PROMPT: Edit the stretch from the line containing "<p align='center'>Example of" through the line containing "## Git workflows" so that "isolated" becomes "separate", and give those lines again with nothing else changed.

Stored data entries
□ □ □ □ □ □ □

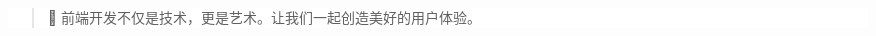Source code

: > 🎨 前端开发不仅是技术，更是艺术。让我们一起创造美好的用户体验。

</div>

<style scoped>
.coming-soon-page {
  max-width: 1000px;
  margin: 0 auto;
  padding: 0 20px;
  font-family: -apple-system, BlinkMacSystemFont, 'Segoe UI', 'Roboto', sans-serif;
}

.coming-soon-page h1 {
  text-align: center;
  background: linear-gradient(135deg, #667eea 0%, #764ba2 100%);
  -webkit-background-clip: text;
  -webkit-text-fill-color: transparent;
  background-clip: text;
  margin-bottom: 1rem;
  font-size: 2.5rem;
  font-weight: 700;
}

.coming-soon-page blockquote {
  text-align: center;
  font-style: italic;
  color: #6b7280;
  border-left: 4px solid #667eea;
  padding: 1rem 2rem;
  margin: 2rem auto;
  background: linear-gradient(135deg, #f8faff 0%, #f1f5ff 100%);
  border-radius: 8px;
  max-width: 600px;
}

.content-preview {
  display: grid;
  grid-template-columns: repeat(auto-fit, minmax(300px, 1fr));
  gap: 25px;
  margin: 3rem 0;
}

.preview-card {
  background: linear-gradient(135deg, #fff 0%, #f8faff 100%);
  border-radius: 16px;
  padding: 30px;
  text-align: center;
  border: 1px solid rgba(102, 126, 234, 0.1);
  box-shadow: 0 8px 32px rgba(102, 126, 234, 0.1);
  transition: all 0.3s ease;
  position: relative;
}

.preview-card:hover {
  transform: translateY(-5px);
  box-shadow: 0 16px 48px rgba(102, 126, 234, 0.2);
}
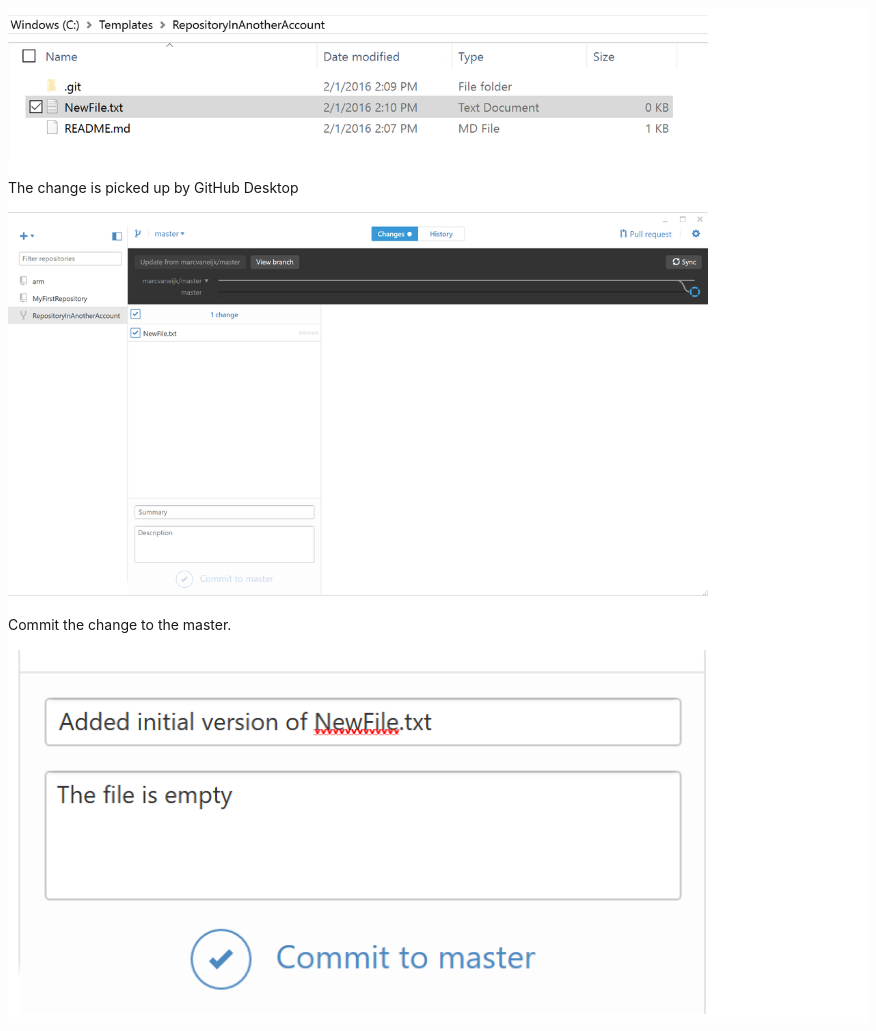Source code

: <img src="/images/2016-02-03/65-GH-PR3.png" width="700">

The change is picked up by GitHub Desktop

<img src="/images/2016-02-03/66-GH-PR4.png" width="700">

Commit the change to the master.

<img src="/images/2016-02-03/67-GH-PR5.png" width="700">
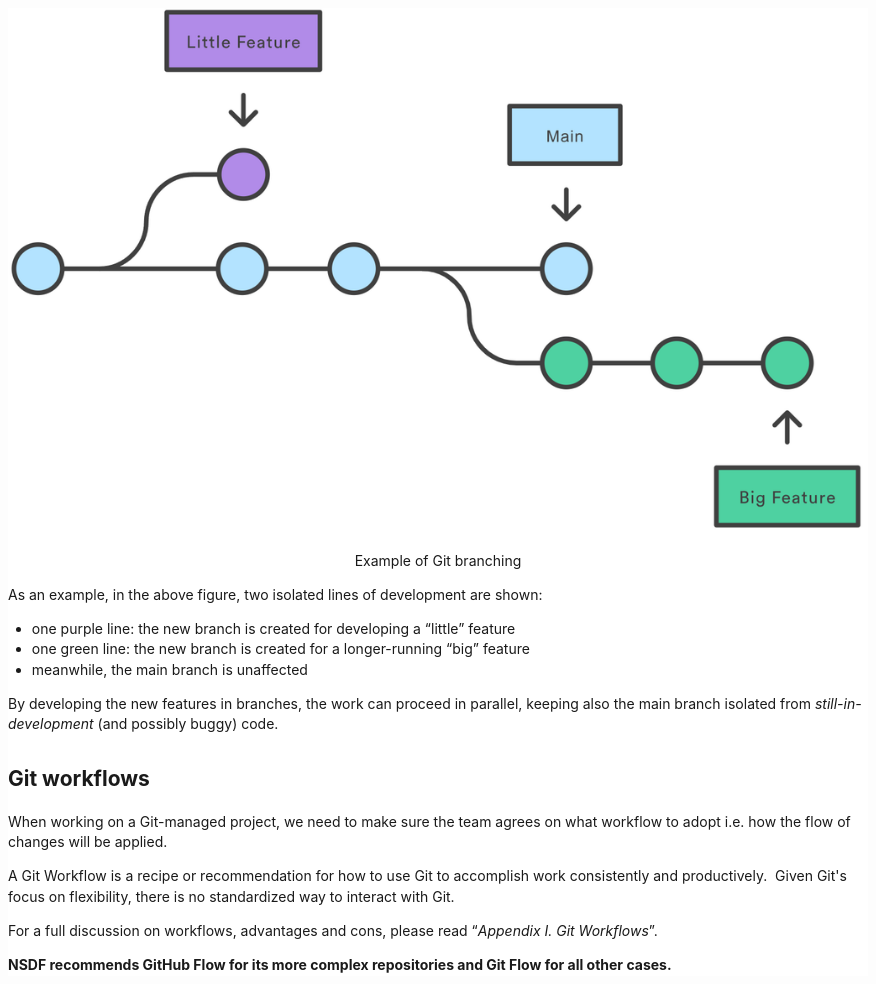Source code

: ![](images/git-brancing.png)

<p align='center'>Example of Git branching</p>


As an example, in the above figure, two isolated lines of development are shown:

-   one purple line: the new branch is created for developing a “little” feature
-   one green line: the new branch is created for a longer-running “big” feature
-   meanwhile, the main branch is unaffected

By developing the new features in branches, the work can proceed in parallel, keeping also the main branch isolated from _still-in-development_ (and possibly buggy) code.



## Git workflows



When working on a Git-managed project, we need to make sure the team agrees on what workflow to adopt i.e. how the flow of changes will be applied.  

A Git Workflow is a recipe or recommendation for how to use Git to accomplish work consistently and productively.  Given Git's focus on flexibility, there is no standardized way to interact with Git.

For a full discussion on workflows, advantages and cons, please read “_Appendix I. Git Workflows_”.

**NSDF recommends GitHub Flow for its more complex repositories and Git Flow for all other cases.**
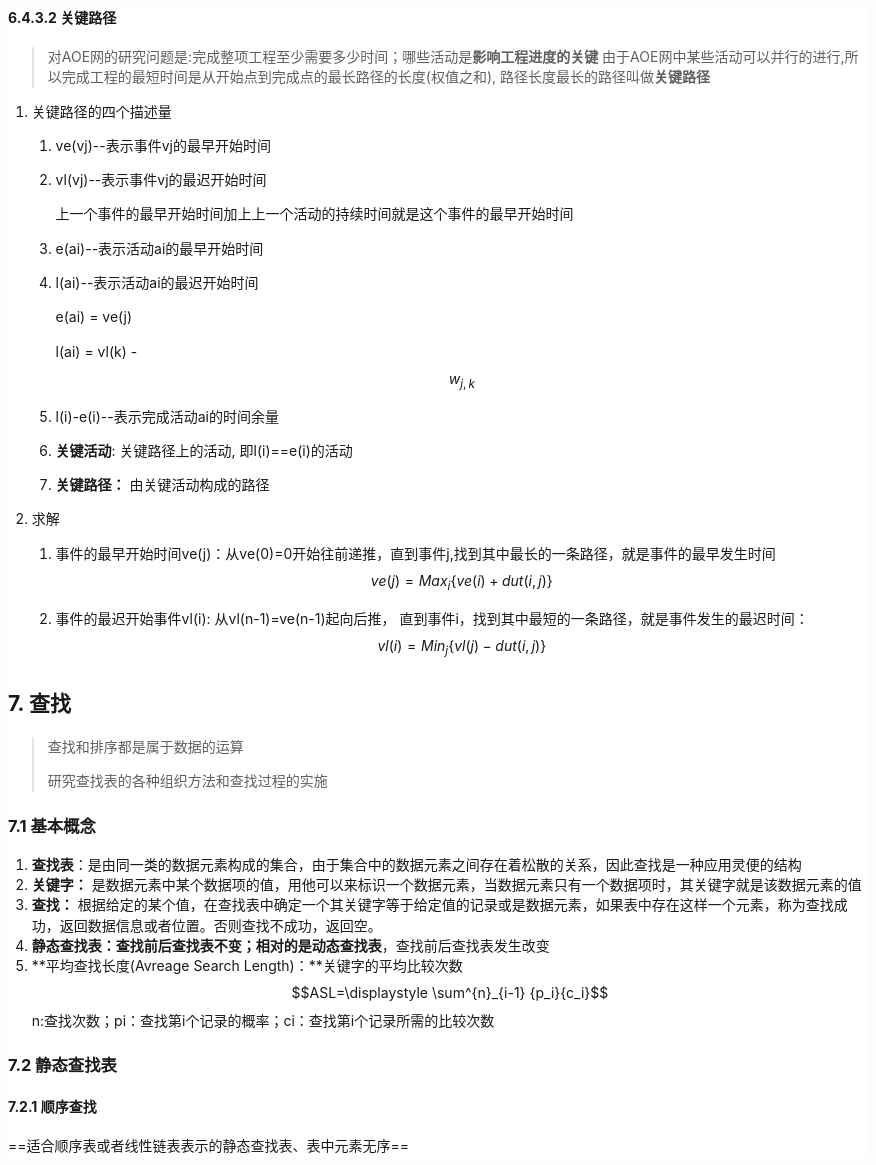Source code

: #### 6.4.3.2 关键路径
  > 对AOE网的研究问题是:完成整项工程至少需要多少时间；哪些活动是**影响工程进度的关键**
  > 由于AOE网中某些活动可以并行的进行,所以完成工程的最短时间是从开始点到完成点的最长路径的长度(权值之和), 路径长度最长的路径叫做**关键路径**
1. 关键路径的四个描述量
   1. ve(vj)--表示事件vj的最早开始时间
   
   2. vl(vj)--表示事件vj的最迟开始时间
   
      上一个事件的最早开始时间加上上一个活动的持续时间就是这个事件的最早开始时间
   
   3.  e(ai)--表示活动ai的最早开始时间
   
   4. l(ai)--表示活动ai的最迟开始时间
   
      e(ai) = ve(j)
   
      l(ai) = vl(k) - $$w_{j,k}$$
   
   5. l(i)-e(i)--表示完成活动ai的时间余量
   
   6. **关键活动**: 关键路径上的活动, 即l(i)==e(i)的活动
   
   7. **关键路径：** 由关键活动构成的路径
   
2. 求解

   1. 事件的最早开始时间ve(j)：从ve(0)=0开始往前递推，直到事件j,找到其中最长的一条路径，就是事件的最早发生时间$$ve(j) = Max_i\{ ve(i) + dut(i,j)\}$$ 

   2. 事件的最迟开始事件vl(i): 从vl(n-1)=ve(n-1)起向后推， 直到事件i，找到其中最短的一条路径，就是事件发生的最迟时间：$$vl(i)= Min_j\{vl(j) - dut(i,j)\}$$ 

      <!--交作业截止时间 - 写作业所需时间 = 最晚开始抄作业时间-->

   



## 7. 查找

> 查找和排序都是属于数据的运算
>
> 研究查找表的各种组织方法和查找过程的实施

### 7.1 基本概念

1. **查找表**：是由同一类的数据元素构成的集合，由于集合中的数据元素之间存在着松散的关系，因此查找是一种应用灵便的结构
2. **关键字：** 是数据元素中某个数据项的值，用他可以来标识一个数据元素，当数据元素只有一个数据项时，其关键字就是该数据元素的值
3. **查找：** 根据给定的某个值，在查找表中确定一个其关键字等于给定值的记录或是数据元素，如果表中存在这样一个元素，称为查找成功，返回数据信息或者位置。否则查找不成功，返回空。
4. **静态查找表：**查找前后查找表不变；相对的是**动态查找表**，查找前后查找表发生改变
5. **平均查找长度(Avreage Search Length)：**关键字的平均比较次数 $$ASL=\displaystyle \sum^{n}_{i-1} {p_i}{c_i}$$ n:查找次数；pi：查找第i个记录的概率；ci：查找第i个记录所需的比较次数

### 7.2 静态查找表

#### 7.2.1 顺序查找

==适合顺序表或者线性链表表示的静态查找表、表中元素无序==
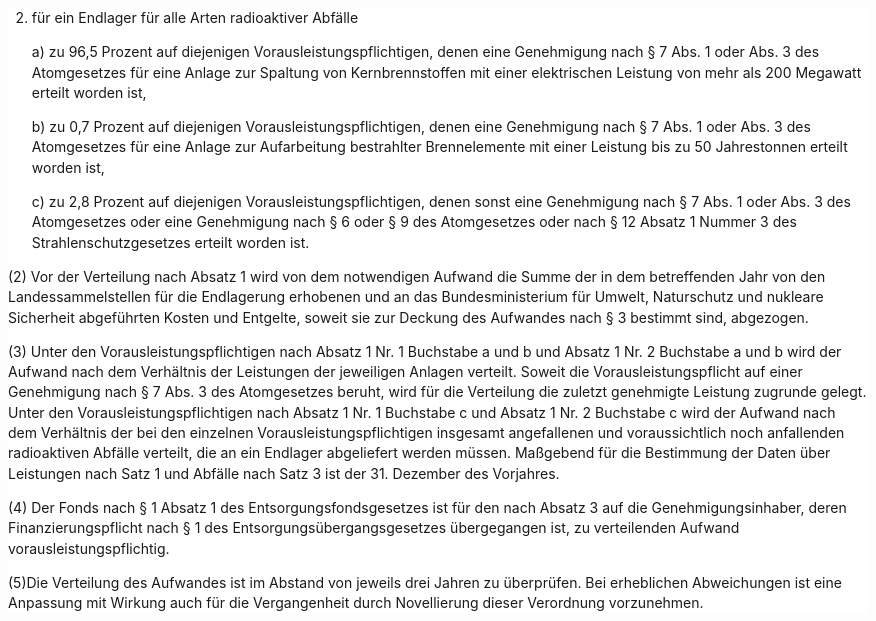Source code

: 



2.  für ein Endlager für alle Arten radioaktiver Abfälle

    a)  zu 96,5 Prozent auf diejenigen Vorausleistungspflichtigen, denen eine
        Genehmigung nach § 7 Abs. 1 oder Abs. 3 des Atomgesetzes für eine
        Anlage zur Spaltung von Kernbrennstoffen mit einer elektrischen
        Leistung von mehr als 200 Megawatt erteilt worden ist,


    b)  zu 0,7 Prozent auf diejenigen Vorausleistungspflichtigen, denen eine
        Genehmigung nach § 7 Abs. 1 oder Abs. 3 des Atomgesetzes für eine
        Anlage zur Aufarbeitung bestrahlter Brennelemente mit einer Leistung
        bis zu 50 Jahrestonnen erteilt worden ist,


    c)  zu 2,8 Prozent auf diejenigen Vorausleistungspflichtigen, denen sonst
        eine Genehmigung nach § 7 Abs. 1 oder Abs. 3 des Atomgesetzes oder
        eine Genehmigung nach § 6 oder § 9 des Atomgesetzes oder nach § 12
        Absatz 1 Nummer 3 des Strahlenschutzgesetzes erteilt worden ist.







(2) Vor der Verteilung nach Absatz 1 wird von dem notwendigen Aufwand
die Summe der in dem betreffenden Jahr von den Landessammelstellen für
die Endlagerung erhobenen und an das Bundesministerium für Umwelt,
Naturschutz und nukleare Sicherheit abgeführten Kosten und Entgelte,
soweit sie zur Deckung des Aufwandes nach § 3 bestimmt sind,
abgezogen.

(3) Unter den Vorausleistungspflichtigen nach Absatz 1 Nr. 1 Buchstabe
a und b und Absatz 1 Nr. 2 Buchstabe a und b wird der Aufwand nach dem
Verhältnis der Leistungen der jeweiligen Anlagen verteilt. Soweit die
Vorausleistungspflicht auf einer Genehmigung nach § 7 Abs. 3 des
Atomgesetzes beruht, wird für die Verteilung die zuletzt genehmigte
Leistung zugrunde gelegt. Unter den Vorausleistungspflichtigen nach
Absatz 1 Nr. 1 Buchstabe c und Absatz 1 Nr. 2 Buchstabe c wird der
Aufwand nach dem Verhältnis der bei den einzelnen
Vorausleistungspflichtigen insgesamt angefallenen und voraussichtlich
noch anfallenden radioaktiven Abfälle verteilt, die an ein Endlager
abgeliefert werden müssen. Maßgebend für die Bestimmung der Daten über
Leistungen nach Satz 1 und Abfälle nach Satz 3 ist der 31. Dezember
des Vorjahres.

(4) Der Fonds nach § 1 Absatz 1 des Entsorgungsfondsgesetzes ist für
den nach Absatz 3 auf die Genehmigungsinhaber, deren
Finanzierungspflicht nach § 1 des Entsorgungsübergangsgesetzes
übergegangen ist, zu verteilenden Aufwand vorausleistungspflichtig.

(5)Die Verteilung des Aufwandes ist im Abstand von jeweils drei Jahren
zu überprüfen. Bei erheblichen Abweichungen ist eine Anpassung mit
Wirkung auch für die Vergangenheit durch Novellierung dieser
Verordnung vorzunehmen.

□ □ □ □ □ □ □

RESPONSE AREA:
<p align='center'>Example of Git branching</p>


As an example, in the above figure, two separate lines of development are shown:

-   one purple line: the new branch is created for developing a “little” feature
-   one green line: the new branch is created for a longer-running “big” feature
-   meanwhile, the main branch is unaffected

By developing the new features in branches, the work can proceed in parallel, keeping also the main branch separate from _still-in-development_ (and possibly buggy) code.



## Git workflows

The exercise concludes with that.